Extracted material:
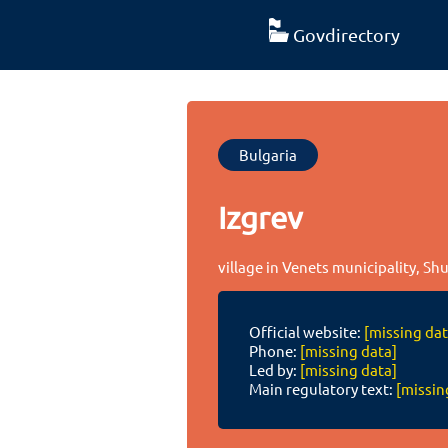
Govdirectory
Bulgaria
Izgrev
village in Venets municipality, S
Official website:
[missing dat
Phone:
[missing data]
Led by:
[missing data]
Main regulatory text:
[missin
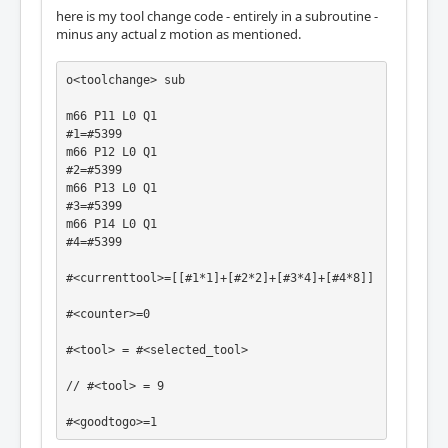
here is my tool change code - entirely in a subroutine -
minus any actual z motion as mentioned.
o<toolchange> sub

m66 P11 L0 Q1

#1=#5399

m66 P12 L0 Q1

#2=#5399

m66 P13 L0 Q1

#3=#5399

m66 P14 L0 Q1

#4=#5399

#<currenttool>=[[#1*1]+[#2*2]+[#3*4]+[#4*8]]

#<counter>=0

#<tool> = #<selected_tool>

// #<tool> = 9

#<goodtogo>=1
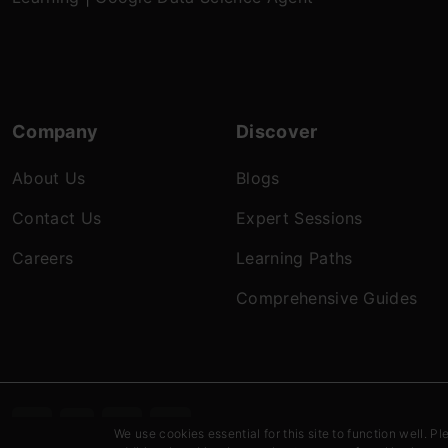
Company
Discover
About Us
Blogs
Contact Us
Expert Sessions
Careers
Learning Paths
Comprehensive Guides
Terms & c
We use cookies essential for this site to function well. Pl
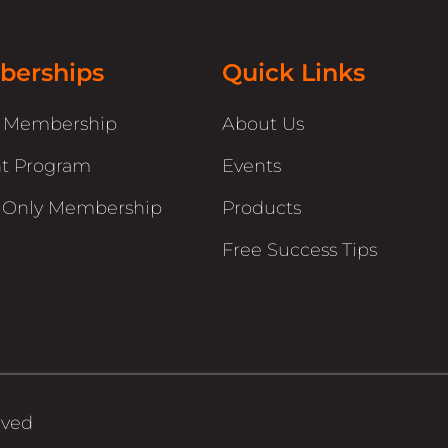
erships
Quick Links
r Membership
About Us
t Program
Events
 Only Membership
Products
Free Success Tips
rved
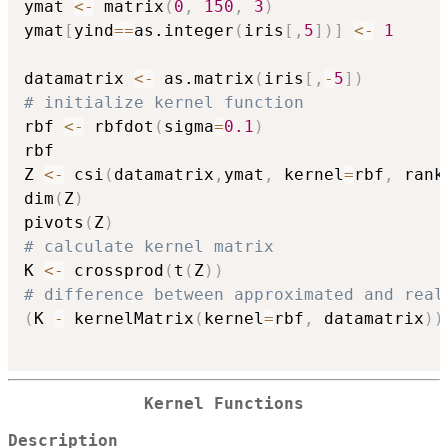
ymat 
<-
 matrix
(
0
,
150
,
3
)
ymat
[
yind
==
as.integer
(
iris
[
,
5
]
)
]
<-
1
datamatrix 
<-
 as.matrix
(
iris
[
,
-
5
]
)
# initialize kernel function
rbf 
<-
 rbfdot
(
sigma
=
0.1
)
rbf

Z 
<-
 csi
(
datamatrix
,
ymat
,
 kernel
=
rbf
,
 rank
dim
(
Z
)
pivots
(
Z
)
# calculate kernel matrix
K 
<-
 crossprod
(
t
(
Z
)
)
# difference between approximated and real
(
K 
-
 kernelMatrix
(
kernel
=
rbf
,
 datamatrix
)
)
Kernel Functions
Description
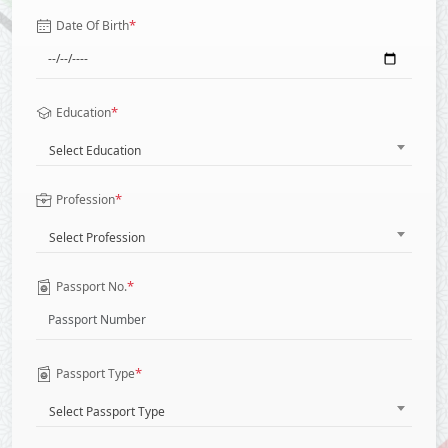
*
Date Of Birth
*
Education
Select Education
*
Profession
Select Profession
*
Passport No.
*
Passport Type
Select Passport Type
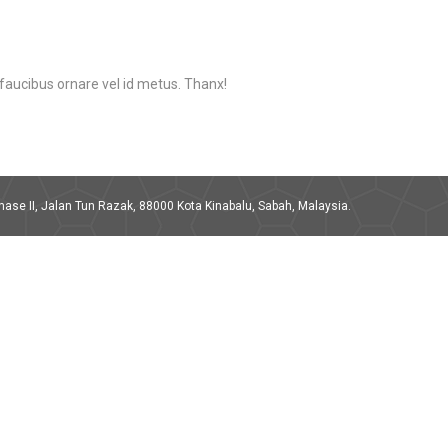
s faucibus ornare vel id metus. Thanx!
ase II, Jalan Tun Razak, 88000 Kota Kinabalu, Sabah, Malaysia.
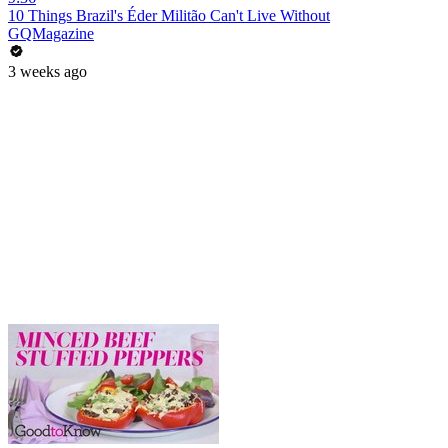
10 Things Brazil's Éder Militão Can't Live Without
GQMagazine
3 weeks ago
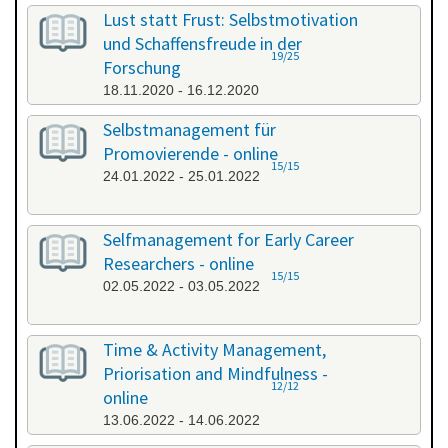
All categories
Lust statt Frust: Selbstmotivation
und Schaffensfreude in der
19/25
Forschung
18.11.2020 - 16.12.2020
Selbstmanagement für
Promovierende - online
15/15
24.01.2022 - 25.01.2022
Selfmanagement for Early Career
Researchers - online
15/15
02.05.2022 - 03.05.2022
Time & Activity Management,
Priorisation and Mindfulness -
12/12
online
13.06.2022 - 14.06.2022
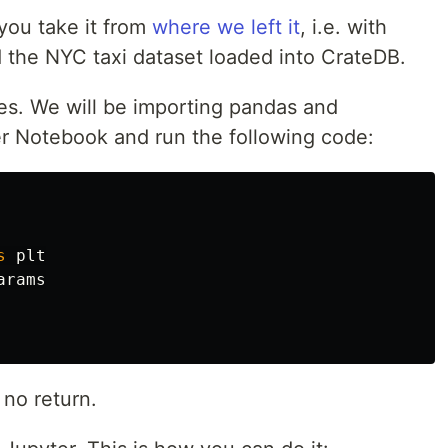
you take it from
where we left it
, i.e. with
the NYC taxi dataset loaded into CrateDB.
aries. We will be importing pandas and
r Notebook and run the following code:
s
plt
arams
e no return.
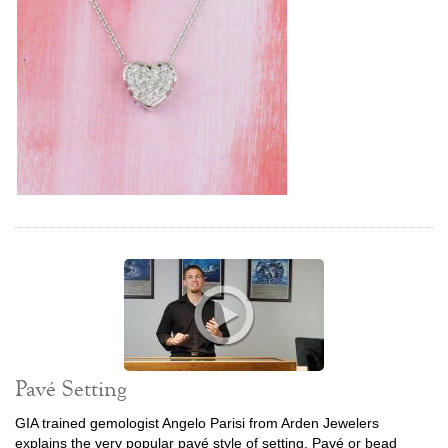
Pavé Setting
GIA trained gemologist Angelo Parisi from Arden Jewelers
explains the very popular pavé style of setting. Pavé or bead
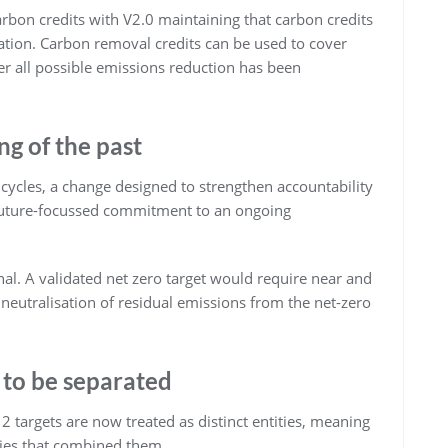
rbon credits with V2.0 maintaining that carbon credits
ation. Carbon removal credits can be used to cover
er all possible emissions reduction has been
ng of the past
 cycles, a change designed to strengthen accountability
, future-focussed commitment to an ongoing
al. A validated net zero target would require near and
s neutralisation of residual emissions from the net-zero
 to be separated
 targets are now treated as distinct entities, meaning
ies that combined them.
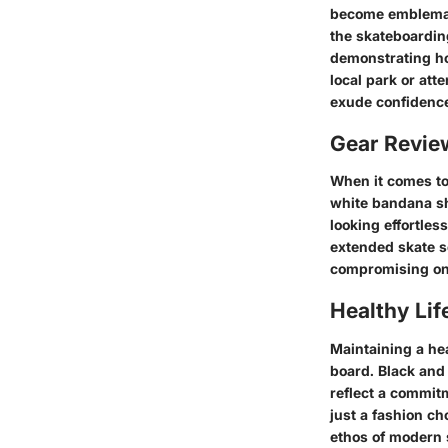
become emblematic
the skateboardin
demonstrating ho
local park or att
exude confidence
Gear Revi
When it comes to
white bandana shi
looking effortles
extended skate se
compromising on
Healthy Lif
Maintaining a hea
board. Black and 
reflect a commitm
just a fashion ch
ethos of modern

Task goal:
Every line holding the word "emissions" should be copied out of the records above.

Answer to the exercise:
er all possible emissions reduction has been
s neutralisation of residual emissions from the net-zero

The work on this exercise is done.